• Excerpted data:
┏━━

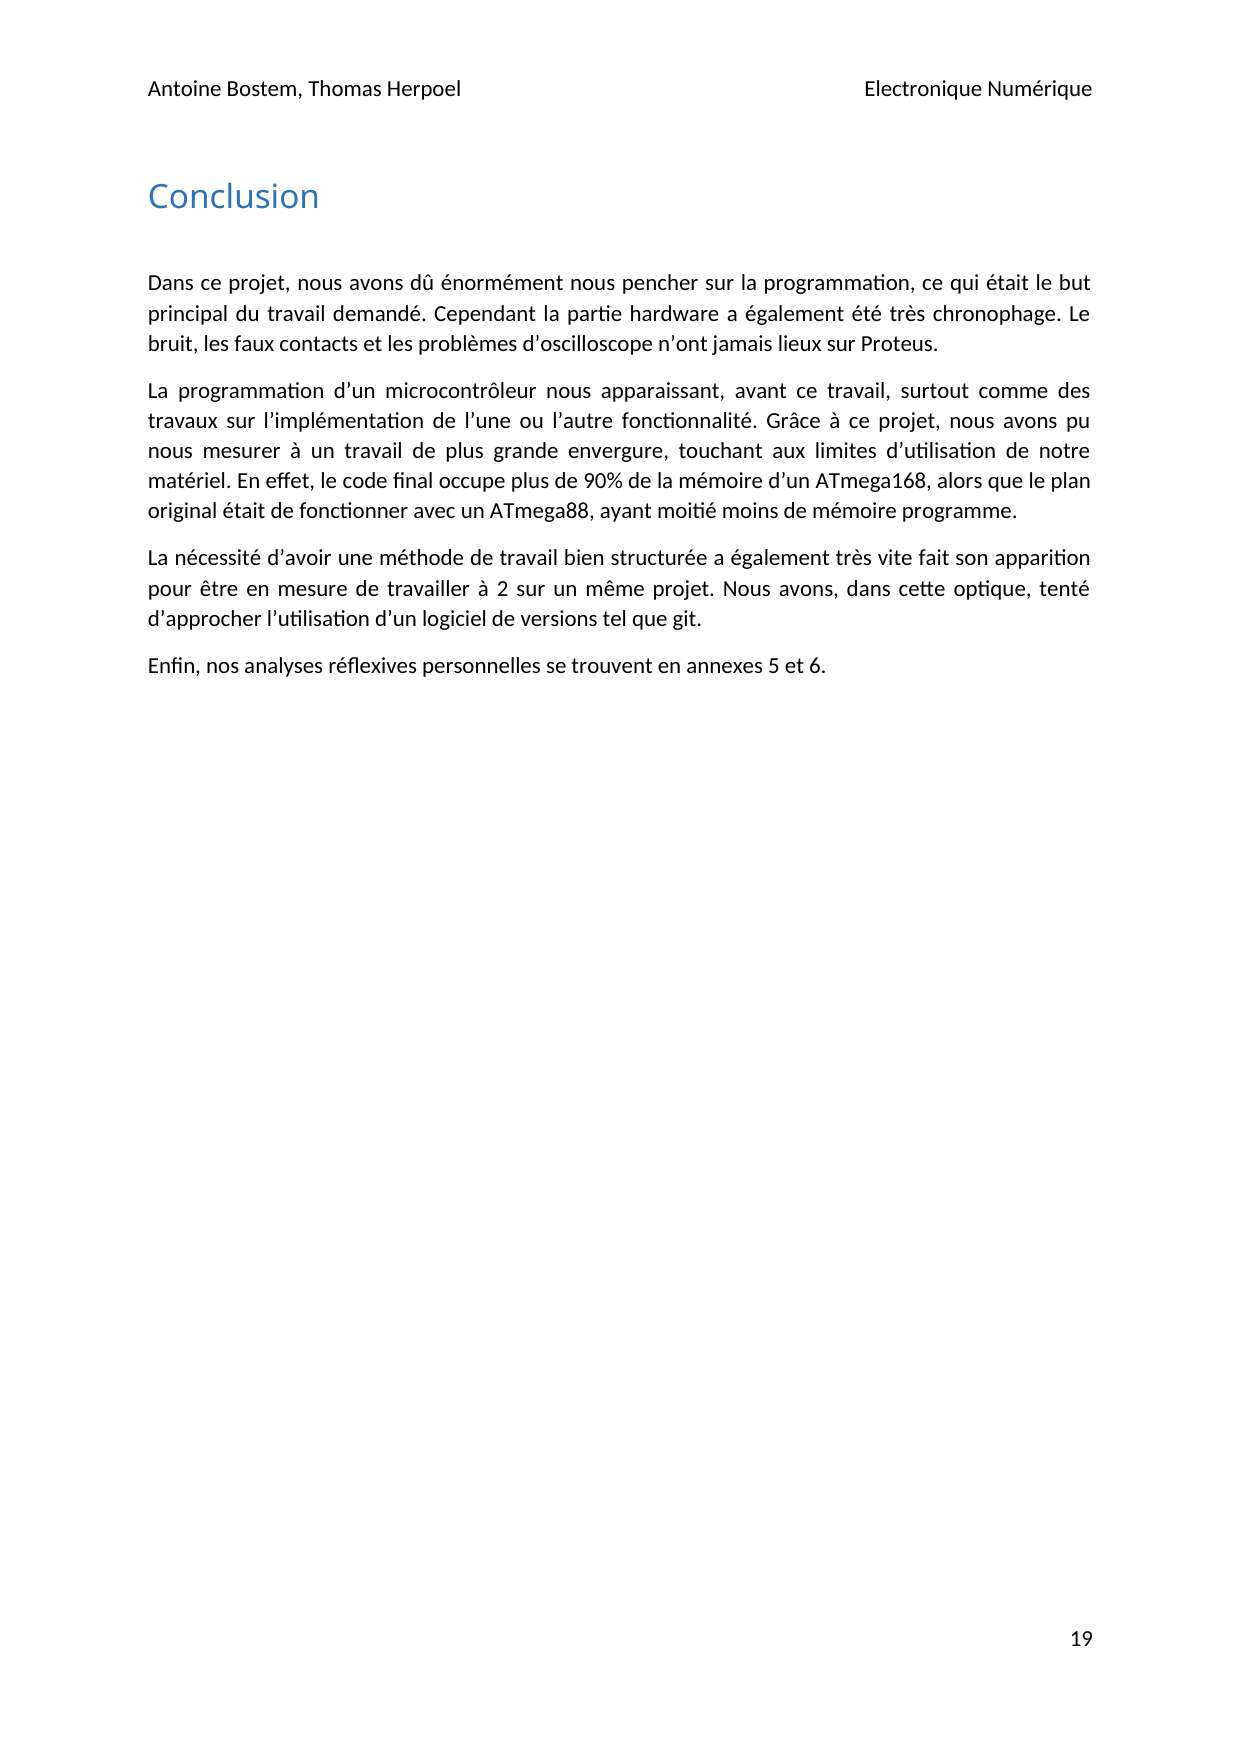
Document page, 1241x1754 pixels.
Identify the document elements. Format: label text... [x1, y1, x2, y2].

text La programmation d’un microcontrôleur nous apparaissant, avant ce travail, surtout comme des travaux sur l’implémentation de l’une ou l’autre fonctionnalité. Grâce à ce projet, nous avons pu nous mesurer à un travail de plus grande envergure, touchant aux limites d’utilisation de notre matériel. En effet, le code final occupe plus de 90% de la mémoire d’un ATmega168, alors que le plan original était de fonctionner avec un ATmega88, ayant moitié moins de mémoire programme. [148, 376, 1093, 524]
text Enfin, nos analyses réflexives personnelles se trouvent en annexes 5 et 6. [148, 651, 1093, 679]
text Dans ce projet, nous avons dû énormément nous pencher sur la programmation, ce qui était le but principal du travail demandé. Cependant la partie hardware a également été très chronophage. Le bruit, les faux contacts et les problèmes d’oscilloscope n’ont jamais lieux sur Proteus. [148, 268, 1093, 357]
subtitle Conclusion [148, 173, 1093, 218]
text La nécessité d’avoir une méthode de travail bien structurée a également très vite fait son apparition pour être en mesure de travailler à 2 sur un même projet. Nous avons, dans cette optique, tenté d’approcher l’utilisation d’un logiciel de versions tel que git. [148, 543, 1093, 632]
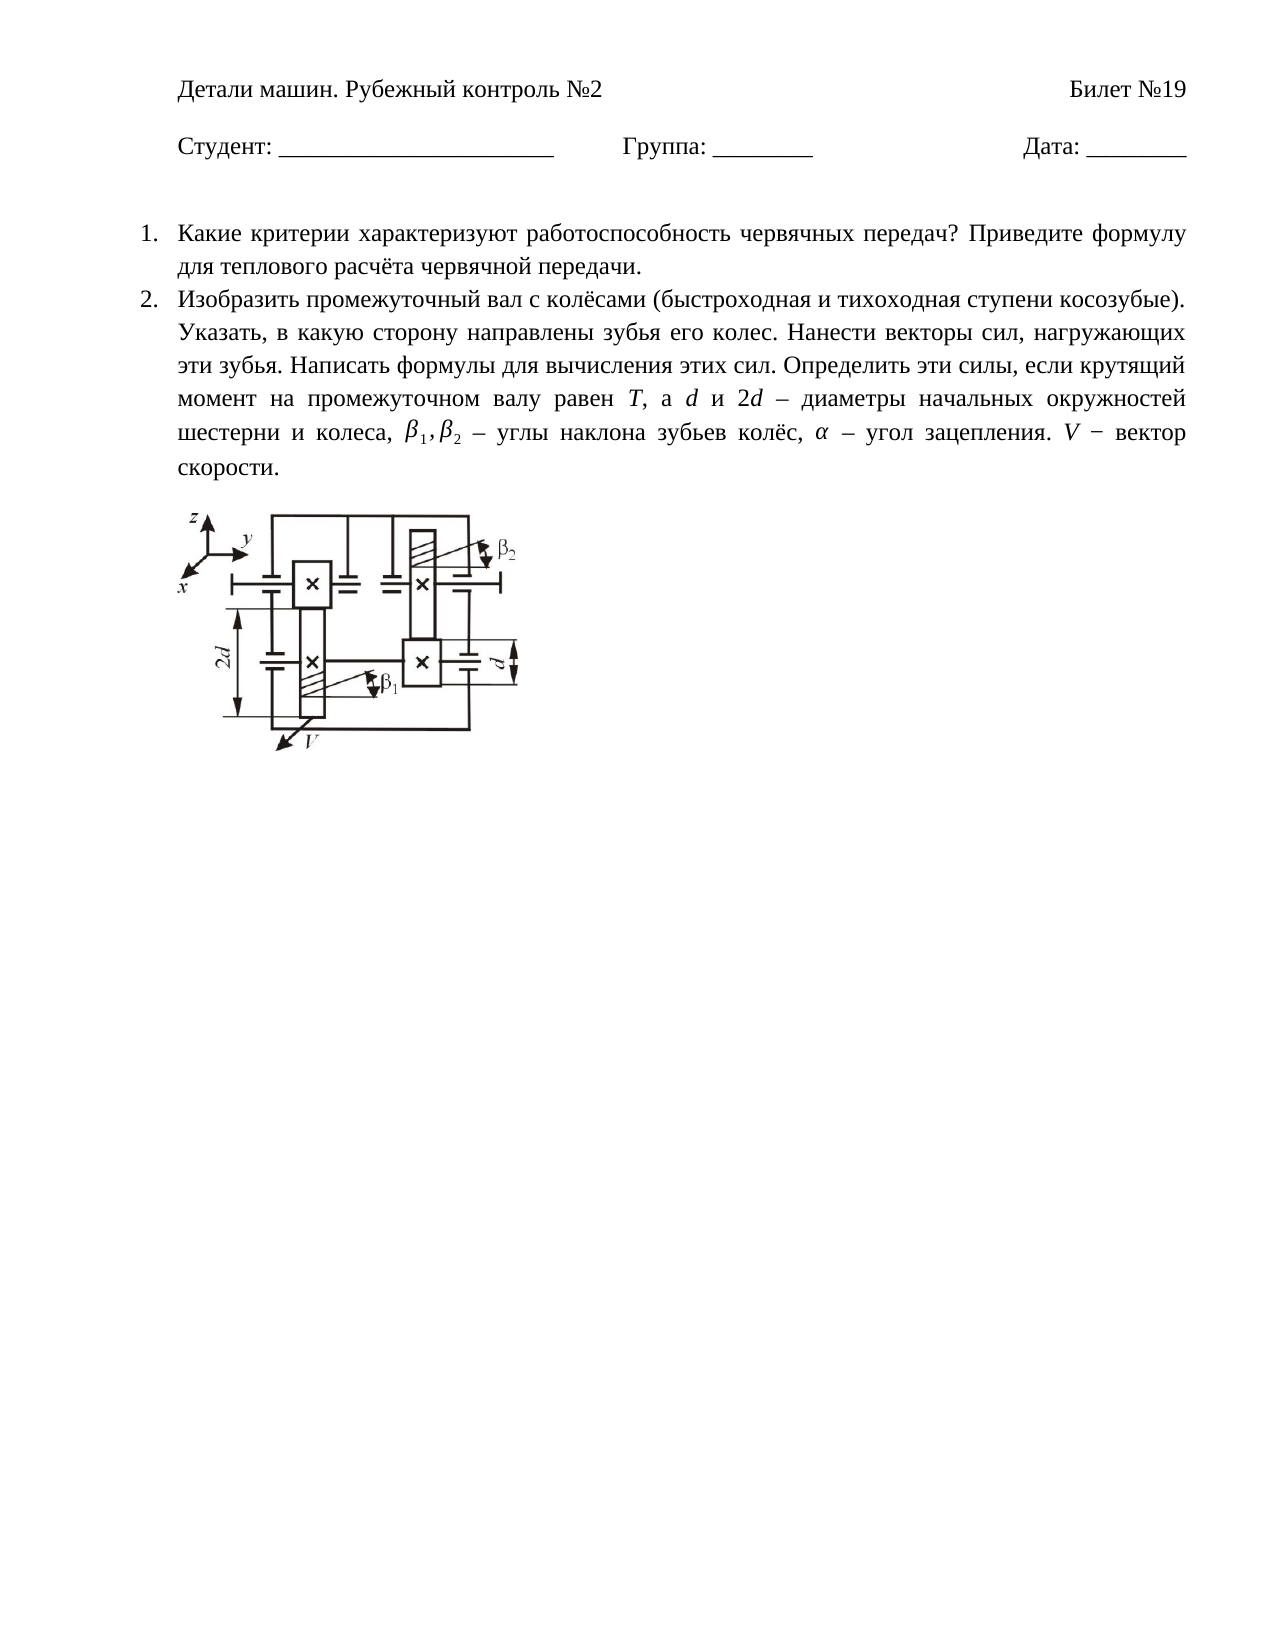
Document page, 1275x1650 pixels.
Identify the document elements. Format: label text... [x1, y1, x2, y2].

┗━━

• Job item: Everything from the line that contains "Document page, 1275x1650 pixels." to the last line of the records, restated word for word, is the required output.

• Your response:
Document page, 1275x1650 pixels.
Identify the document elements. Format: label text... [x1, y1, x2, y2].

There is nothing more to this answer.